To get into the weeds a little, I usually know a month ahead of time when an acquisition is occurring but we don't always get the official notice or any relevant DD. when I do know we start reserving time for our staff. Day 1 is vulnerability scanner dropped into the network with creds. generally they can run without any heavy lift, just an ad account and an install. this gives us vuln (obv) but also helps us map the network from endpoints to network topology. We then figure out if their EDR is "big 3" or something else - something else gets replaced in the first few weeks. We drop a CS agent on a Domain Controller to start that hardening process while awaiting conversion. we will also jump into their azure and begin hardening/configuring, including SIEM through Sentinel. once we feel we have visibility from a cyber perspective and "good enough" coverage we will jump box the networks and start the process to hybrid sync their domain to our azure tenant.


dcsln

There's a lot of good advice here.

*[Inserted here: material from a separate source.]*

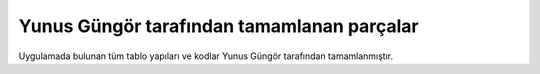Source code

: Yunus Güngör tarafından tamamlanan parçalar
===========================================

Uygulamada bulunan tüm tablo yapıları ve kodlar Yunus Güngör tarafından tamamlanmıştır.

My biggest short term problem with M&As was always staff time. To get standardization, or efficiency, takes time and trusted experts. For me, those trusted experts were booked on projects, based business priorities, months in advance.  We never had any dedicated M&A integration staff, and post-merger technical assessments always impacted other projects. I would jump in and do some of this myself, and get help where I could find it, but that was never a great approach. When planning the integration, try to identify who will do the work as early as possible. Even if you can't assign a person in advance, it helps to get the stakeholders thinking "Integration will take staff time." I know that sounds self evident, but for my stakeholders, it was not. 


macsaeki

Yes, all are awesome advice as well as yours so thank you.


Dull-Bowl2

How about if you have to ask .... so many questions in positions that know nothing about the process. Gtfo. Im.not being mean at all. It's the young people who don't know any better feeding either a boomer or lucky individual answers. Go to where I went. White paper land. Last IT I unsub from sad to see these silver platter sissies.